- _Extract to read_:
Families First Coronavirus Response Act Compliance

The Department of Labor has started issuing interpretive guidance on the FFCRA, which provides for paid sick and FMLA leave for certain employees. The DOL’s guidance, along with the required Notice of Rights Poster can be found here. Covered employers must share this poster with all employees by either displaying it in a conspicuous place or otherwise distributing it. Email distribution is acceptable. See the DOL’s FAQs for more information.

Stay-at-Home Orders

Many states have issued “stay-at-home” orders, which require all non-essential workers to remain at home. Workers who support essential or critical businesses and systems are generally exempt from such orders, but only to the extent they cannot perform necessary job functions from home. To determine who is an essential or critical works, many states look to the Cybersecurity and Infrastructure Security Agency’s “Guidance on the Essential Critical Infrastructure Workforce: Ensuring Community and National Resilience in COVID-19 Response.” Minnesota employers can also consult this list of business sectors the Department of Employment and Economic Development (“DEED”) has categorically determined to be essential. DEED is regularly updating the list as it makes additional determinations, so be sure to check for updates periodically.

CARES Act (Unemployment and Payroll Taxes)

The massive federal rescue package, known as the CARES Act, provides a historic expansion to unemployment benefits through December 30, 2020.

  • Unemployment benefits are extended for those who are out-of-work due to COVID-19-related reasons. Specifically, a person qualifies if:
    • the individual has been diagnosed with COVID–19 or is experiencing symptoms of COVID–19 and seeking a medical diagnosis;
    • a member of the individual’s household has been diagnosed with COVID–19;
    • the individual is providing care for a family member or a member of the individual’s household who has been diagnosed with COVID–19;
    • a child or other person in the household for which the individual has primary caregiving responsibility is unable to attend school or another facility that is closed as a direct result of the COVID–19 public health emergency and such school or facility care is required for the individual to work;
    • the individual is unable to reach the place of employment because of a quarantine imposed as a direct result of the COVID– 3 19 public health emergency;
    • the individual is unable to reach the place of employment because the individual has been advised by a health care provider to self-quarantine due to concerns related to COVID–19;
    • the individual was scheduled to commence employment and does not have a job or is unable to reach the job as a direct result of the COVID–19 public health emergency;
    • the individual has become the breadwinner or major support for a household because the head of the household has died as a direct result of COVID–19;
    • the individual has to quit his or her job as a direct result of COVID–19;
    • the individual’s place of employment is closed as a direct result of the COVID–19 public health emergency;
    • Or other criteria established by the Secretary of Labor.
  • Unemployment benefits are also extended to those who typically do not qualify, such as those who are self-employed, seeking part-time employment, do not have sufficient work history, or otherwise would not qualify for regular unemployment or extended benefits under State or Federal law. These individuals must be out of work due to one of the reasons above.
  • Eligible individuals will receive $600/week in addition to the state maximum benefit. In Minnesota, benefits are capped at 50% of an employee’s average weekly salary, up to $740/week. Under CARES, an individual could receive up to $1,360/week.
  • The length of benefits will be extended to up to 39 weeks, with an additional 13-week emergency unemployment period for eligible individuals who have exhausted other benefits and remain unemployed. By contrast, unemployment benefits are capped at 26 weeks under normal circumstances.
  • The CARES Act boosts funding to Short-Time Compensation programs, which permit employers to reduce non-exempt employee hours to avoid layoffs.

- _Tasks to complete_:
**A.** According to the COVID-19 employment guidance, how much could an individual receive per week at most under the CARES Act?
**B.** Reproduce the COVID-19 employment guidance word for word from "Stay-at-Home Orders" to "and Payroll Taxes)".

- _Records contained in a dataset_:
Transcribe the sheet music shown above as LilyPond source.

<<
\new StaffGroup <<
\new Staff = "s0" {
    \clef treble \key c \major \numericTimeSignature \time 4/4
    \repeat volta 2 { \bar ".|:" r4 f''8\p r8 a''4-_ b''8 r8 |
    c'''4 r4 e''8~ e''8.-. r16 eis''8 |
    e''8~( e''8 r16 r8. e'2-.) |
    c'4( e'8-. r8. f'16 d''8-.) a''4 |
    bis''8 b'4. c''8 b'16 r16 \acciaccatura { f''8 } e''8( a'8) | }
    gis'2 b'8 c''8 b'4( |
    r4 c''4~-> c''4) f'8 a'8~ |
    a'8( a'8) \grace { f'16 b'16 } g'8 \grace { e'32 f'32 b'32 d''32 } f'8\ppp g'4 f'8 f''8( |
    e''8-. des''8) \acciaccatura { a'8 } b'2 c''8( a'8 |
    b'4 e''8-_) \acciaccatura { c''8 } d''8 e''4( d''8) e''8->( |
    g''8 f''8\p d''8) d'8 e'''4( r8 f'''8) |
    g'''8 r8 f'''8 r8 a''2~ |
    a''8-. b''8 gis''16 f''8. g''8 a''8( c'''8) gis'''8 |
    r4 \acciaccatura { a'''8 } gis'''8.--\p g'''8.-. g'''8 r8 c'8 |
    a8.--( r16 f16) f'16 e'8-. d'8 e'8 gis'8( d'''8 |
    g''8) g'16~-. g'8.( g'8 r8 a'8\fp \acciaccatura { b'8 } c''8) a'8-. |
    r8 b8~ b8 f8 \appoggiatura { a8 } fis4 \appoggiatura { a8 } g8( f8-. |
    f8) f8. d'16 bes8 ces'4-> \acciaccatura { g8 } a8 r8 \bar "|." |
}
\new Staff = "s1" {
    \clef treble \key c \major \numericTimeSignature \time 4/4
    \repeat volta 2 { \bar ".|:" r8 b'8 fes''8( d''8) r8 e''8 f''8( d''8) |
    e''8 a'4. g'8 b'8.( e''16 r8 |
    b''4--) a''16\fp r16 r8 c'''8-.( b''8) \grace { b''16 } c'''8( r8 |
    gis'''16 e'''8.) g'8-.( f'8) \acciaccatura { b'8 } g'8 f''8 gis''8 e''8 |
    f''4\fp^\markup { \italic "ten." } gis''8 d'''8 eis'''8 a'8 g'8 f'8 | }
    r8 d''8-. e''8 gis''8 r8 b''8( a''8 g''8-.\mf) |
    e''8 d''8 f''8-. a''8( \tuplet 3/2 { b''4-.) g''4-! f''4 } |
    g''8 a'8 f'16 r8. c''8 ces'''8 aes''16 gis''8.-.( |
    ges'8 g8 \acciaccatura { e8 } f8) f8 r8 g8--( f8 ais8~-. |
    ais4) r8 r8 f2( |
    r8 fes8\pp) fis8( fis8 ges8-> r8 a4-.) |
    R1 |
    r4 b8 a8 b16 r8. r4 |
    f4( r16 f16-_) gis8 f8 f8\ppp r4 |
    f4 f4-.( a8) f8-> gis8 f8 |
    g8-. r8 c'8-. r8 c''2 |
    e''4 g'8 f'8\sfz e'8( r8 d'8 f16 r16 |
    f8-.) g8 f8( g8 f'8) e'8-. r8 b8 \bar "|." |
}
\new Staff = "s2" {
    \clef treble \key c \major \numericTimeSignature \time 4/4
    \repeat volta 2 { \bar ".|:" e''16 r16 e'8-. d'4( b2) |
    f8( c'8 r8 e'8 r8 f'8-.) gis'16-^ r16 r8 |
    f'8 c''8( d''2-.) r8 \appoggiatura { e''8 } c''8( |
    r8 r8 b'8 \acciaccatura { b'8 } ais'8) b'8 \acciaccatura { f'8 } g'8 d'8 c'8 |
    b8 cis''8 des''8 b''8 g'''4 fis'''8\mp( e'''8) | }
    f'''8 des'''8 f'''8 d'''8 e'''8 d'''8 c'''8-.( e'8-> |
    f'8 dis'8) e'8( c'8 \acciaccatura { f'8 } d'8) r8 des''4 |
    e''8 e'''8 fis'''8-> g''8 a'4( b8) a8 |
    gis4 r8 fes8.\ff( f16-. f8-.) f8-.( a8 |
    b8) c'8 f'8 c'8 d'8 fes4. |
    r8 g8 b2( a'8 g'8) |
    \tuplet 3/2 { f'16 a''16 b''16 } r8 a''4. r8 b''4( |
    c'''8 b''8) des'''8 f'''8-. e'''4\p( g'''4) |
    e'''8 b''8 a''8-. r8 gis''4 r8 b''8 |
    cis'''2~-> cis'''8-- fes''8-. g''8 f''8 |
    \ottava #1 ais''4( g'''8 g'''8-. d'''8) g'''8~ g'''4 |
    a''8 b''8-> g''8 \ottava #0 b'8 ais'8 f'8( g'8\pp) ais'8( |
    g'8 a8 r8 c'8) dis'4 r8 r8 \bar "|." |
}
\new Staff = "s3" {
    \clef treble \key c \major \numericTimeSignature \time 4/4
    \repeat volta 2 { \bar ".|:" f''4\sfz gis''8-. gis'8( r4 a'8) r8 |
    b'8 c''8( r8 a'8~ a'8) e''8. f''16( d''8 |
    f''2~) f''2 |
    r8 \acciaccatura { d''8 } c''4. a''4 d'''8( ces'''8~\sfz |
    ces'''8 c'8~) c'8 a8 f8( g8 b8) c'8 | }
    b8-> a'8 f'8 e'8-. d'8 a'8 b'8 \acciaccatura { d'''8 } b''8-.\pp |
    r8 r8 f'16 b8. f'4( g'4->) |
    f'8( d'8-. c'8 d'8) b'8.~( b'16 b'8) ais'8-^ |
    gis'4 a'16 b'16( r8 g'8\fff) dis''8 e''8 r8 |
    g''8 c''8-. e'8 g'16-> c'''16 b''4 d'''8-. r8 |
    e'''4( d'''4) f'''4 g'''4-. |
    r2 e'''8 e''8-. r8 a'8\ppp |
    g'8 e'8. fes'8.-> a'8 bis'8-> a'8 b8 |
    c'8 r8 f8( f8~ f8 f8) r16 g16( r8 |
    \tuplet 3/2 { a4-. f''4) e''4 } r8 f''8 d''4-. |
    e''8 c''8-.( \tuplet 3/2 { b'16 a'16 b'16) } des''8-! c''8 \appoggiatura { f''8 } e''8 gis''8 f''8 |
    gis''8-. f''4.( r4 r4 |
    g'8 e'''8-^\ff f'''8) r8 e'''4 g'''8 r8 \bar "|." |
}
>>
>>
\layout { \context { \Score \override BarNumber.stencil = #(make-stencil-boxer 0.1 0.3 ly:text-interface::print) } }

- _Your responses_:
**A.** Up to $1,360 per week.

**B.**
Stay-at-Home Orders

Many states have issued “stay-at-home” orders, which require all non-essential workers to remain at home. Workers who support essential or critical businesses and systems are generally exempt from such orders, but only to the extent they cannot perform necessary job functions from home. To determine who is an essential or critical works, many states look to the Cybersecurity and Infrastructure Security Agency’s “Guidance on the Essential Critical Infrastructure Workforce: Ensuring Community and National Resilience in COVID-19 Response.” Minnesota employers can also consult this list of business sectors the Department of Employment and Economic Development (“DEED”) has categorically determined to be essential. DEED is regularly updating the list as it makes additional determinations, so be sure to check for updates periodically.

CARES Act (Unemployment and Payroll Taxes)